By Slowing Down, We Doubled Productivity
Armed with this anecdotal evidence, we completely did away with dial minimums. As management we decided to do something seemingly radical when it comes to outbound sales strategy. We said ‘we don’t care about how many calls you make, we just want you to focus on building relationships, building a smarter pipeline, and having more meaningful engagements.’ That seems so obvious, and it’s probably an indictment on sales managers and sales philosophy that it’s considered radical, but the results were striking.
Our primary KPIs for our BDRs are their call to set ratio and their demo hold rates. In other words, how many calls does it take in order to get a demo set. And when a demo sets, what is the likelihood it holds. The numbers speak for themselves. We saw a 35% decrease in the number of calls required to get a demo set and an 86% improvement in their Demo Hold Rate. Wow!
On the surface, that type of improvement seems nearly impossible, especially when considering our previous KPI results are considered above average for our industry. But when viewed through the lens of what actually happened to produce those results, it makes sense. Here is what we learned.
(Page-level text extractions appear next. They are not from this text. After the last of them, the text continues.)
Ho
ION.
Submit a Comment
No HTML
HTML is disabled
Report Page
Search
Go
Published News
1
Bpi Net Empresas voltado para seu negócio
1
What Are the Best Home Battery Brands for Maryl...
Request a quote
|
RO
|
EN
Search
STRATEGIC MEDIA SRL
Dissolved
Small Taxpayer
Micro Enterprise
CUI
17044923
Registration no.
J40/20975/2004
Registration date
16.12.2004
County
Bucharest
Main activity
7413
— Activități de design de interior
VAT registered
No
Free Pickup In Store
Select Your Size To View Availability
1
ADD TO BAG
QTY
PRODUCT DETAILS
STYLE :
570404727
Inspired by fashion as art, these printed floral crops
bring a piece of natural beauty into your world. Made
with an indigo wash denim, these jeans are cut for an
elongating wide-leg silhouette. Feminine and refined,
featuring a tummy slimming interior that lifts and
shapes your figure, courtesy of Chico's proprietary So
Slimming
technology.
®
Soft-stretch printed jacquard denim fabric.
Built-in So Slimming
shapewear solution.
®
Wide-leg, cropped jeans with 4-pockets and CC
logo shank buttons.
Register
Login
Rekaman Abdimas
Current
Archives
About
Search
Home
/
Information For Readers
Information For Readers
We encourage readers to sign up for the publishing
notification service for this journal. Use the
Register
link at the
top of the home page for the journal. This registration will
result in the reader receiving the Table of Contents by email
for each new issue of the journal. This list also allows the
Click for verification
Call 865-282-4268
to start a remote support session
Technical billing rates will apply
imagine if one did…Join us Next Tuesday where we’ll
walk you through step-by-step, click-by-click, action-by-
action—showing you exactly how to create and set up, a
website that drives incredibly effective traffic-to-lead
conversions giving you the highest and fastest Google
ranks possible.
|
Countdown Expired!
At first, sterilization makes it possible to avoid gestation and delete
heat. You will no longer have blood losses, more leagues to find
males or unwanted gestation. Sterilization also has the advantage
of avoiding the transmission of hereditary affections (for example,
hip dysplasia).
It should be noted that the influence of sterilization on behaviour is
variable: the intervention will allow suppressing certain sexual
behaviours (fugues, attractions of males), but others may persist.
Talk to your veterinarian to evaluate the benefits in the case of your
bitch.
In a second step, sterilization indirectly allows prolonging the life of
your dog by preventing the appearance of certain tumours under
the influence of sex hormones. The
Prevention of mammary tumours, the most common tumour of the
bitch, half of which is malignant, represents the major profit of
- Learn by listening. Take the time to learn by listening. By spending more time learning about our prospects, our BDRs were able to more quickly realize when prospects didn’t meet our criteria to become sales qualified leads. Removing them from their pipeline quicker greatly reduced the number of wasted dials that were never going to produce a set.
- Personalization and humanization increases productivity. By building rapport with gatekeepers and using video to personalize and humanize our outreach, our prospects became more willing to engage with us, which ultimately led to higher set rates when connecting with decision makers.
- Pique their interest by truly identifying their pain points. By spending time on the demo set and getting the decision maker to discuss in detail their pain points and all of the challenges they have had in the past as a business, the prospect begins to realize they really do need help, and they’re much more likely to show up to our demo to see if we can help.
Focus on What’s Important
While our experience is just one data point amongst millions of others, we feel strongly that there are many other sales organizations out there that, like us, are focused on the wrong things. In sharing our experience, it’s our hope that other great companies out there trying to solve problems are able to do so at a larger scale by re-framing what’s ultimately important when it comes to sales engagement. By doing so, we feel strongly that these sales organizations can increase their sales velocity and ultimately drive higher productivity!